Exercise: In the entries that follow, how many lines include "pixels"? Give the number and nothing else.

Record excerpts:

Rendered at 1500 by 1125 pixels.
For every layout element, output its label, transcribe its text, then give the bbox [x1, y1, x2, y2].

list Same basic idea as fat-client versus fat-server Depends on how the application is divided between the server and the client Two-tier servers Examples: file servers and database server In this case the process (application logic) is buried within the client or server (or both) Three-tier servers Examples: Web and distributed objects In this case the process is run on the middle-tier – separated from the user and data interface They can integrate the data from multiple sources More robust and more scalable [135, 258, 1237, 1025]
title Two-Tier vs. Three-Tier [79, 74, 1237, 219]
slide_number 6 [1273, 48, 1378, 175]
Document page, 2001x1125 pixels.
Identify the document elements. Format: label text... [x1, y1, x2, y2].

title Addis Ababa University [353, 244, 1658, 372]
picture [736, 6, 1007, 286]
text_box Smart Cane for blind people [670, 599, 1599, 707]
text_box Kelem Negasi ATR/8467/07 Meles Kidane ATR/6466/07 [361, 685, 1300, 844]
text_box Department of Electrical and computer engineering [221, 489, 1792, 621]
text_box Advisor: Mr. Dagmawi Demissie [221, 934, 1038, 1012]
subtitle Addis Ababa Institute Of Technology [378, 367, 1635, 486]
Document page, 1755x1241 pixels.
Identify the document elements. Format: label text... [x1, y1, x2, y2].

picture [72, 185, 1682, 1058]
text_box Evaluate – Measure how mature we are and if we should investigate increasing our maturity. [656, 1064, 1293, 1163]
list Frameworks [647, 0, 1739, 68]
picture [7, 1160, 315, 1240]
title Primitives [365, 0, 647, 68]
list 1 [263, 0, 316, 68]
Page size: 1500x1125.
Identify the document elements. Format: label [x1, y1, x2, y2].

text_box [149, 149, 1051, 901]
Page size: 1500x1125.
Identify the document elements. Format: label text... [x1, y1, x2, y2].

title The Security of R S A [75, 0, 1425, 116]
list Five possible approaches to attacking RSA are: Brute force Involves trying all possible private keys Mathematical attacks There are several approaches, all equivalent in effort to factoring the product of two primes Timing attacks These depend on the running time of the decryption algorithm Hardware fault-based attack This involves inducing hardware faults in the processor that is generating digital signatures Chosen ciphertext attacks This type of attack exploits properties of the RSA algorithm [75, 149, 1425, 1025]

Result of the task: 3